Bunlar arasında yer alan ve ihalesi tamamlanan İstanbul'a 3. Köprü'nün (Yavuz Sultan Selim Köprüsü) yapımında, AKP eşi görülmemiş bir skandala imza attı. Köprünün, projede belirtilen güzergahın dışında yanlış bir yere yapıldığı anlaşıldı. Bakan'ın imzasıyla o bölgedeki tüm imar planları iptal edildi. Köprü ve bağlantı yolları nedeniyle 1 milyona yakın ağaç yok yere katledildi.
Fed kararları sonrasında piyasalarda başlayan yeni dalgalanma sürecinde güçleşen finansman koşulları, bu “mega” projelerin yürütülmesini de zorlaştıracak. Ağırlaşan finansman maliyetleri, ihaleleri alan firmaların projeleri yürütmesini zorlaştıracağı gibi, iktidar da yeni ihalelerde güçlük yaşayacak.
Bu mega rant projelerinin yanı sıra, AKP'nin gazı ve teşvikiyle on binlerce konutluk dev projelere girişen onlarca sektör firması, gelecek beklentilerine göre yaptıkları yatırımları nakde dönüştürmekte zorlanacak.
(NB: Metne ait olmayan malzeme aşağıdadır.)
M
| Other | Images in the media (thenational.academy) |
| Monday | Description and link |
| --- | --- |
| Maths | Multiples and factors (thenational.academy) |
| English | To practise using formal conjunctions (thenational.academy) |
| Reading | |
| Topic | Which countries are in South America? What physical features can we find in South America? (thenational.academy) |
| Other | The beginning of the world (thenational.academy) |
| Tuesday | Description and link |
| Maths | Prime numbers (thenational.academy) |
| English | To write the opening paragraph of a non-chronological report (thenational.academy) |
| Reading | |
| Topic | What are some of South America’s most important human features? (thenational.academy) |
Artan maliyetler, halkın borçlanma kapasitesinin daralması, konut stoklarının eritilmesini daha da zorlaştıracak. Bu durum, izleyen günlerde sektörde daha fazla firmanın finansal darboğaza girmesine yol açacak.
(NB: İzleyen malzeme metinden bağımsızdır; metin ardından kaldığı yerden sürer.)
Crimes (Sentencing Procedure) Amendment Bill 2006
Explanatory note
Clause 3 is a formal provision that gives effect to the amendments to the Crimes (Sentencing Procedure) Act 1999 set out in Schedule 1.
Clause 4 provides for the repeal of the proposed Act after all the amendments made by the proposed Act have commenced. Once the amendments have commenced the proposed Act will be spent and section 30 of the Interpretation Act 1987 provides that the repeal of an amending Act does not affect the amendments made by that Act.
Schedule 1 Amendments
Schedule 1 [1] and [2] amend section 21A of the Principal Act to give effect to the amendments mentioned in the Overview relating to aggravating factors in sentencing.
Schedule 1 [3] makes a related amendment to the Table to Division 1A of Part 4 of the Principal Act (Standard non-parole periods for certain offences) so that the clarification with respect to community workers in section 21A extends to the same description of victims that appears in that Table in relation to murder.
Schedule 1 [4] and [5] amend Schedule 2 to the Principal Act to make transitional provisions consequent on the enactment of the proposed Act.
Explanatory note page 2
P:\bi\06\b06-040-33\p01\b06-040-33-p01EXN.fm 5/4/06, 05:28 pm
Türkiye Müteahhitler Birliği'nin raporunda yer alan bilgilere göre uzmanlar önümüzdeki dönemde GYO'ların yapacakları halka arzlarda ve özellikle de İstanbul'da yapılacak yatırımlarda ciddi finansman gereksinimi doğacağını belirtiyor.
Özetle;
-Konut-inşaat sektöründe yaratılan balon, ekonomide yaşanan yeni dalgalanma sürecinde, patlama noktasına biraz daha yaklaştı.
-İleriye yönelik ciddi kaygıların ufukta belirdiği bu süreçte, AKP'nin ekonomide önemli bir oyuncağı olan inşaat sektörünü ciddi riskler bekliyor.
-AKP iktidarında ekonomide “lokomotif” olarak kullanılan inşaat sektörü hızla yıkıma doğru sürükleniyor.
-İnşaatta AKP eliyle yaratılan balon, patlamaya adım adım yaklaşıyor.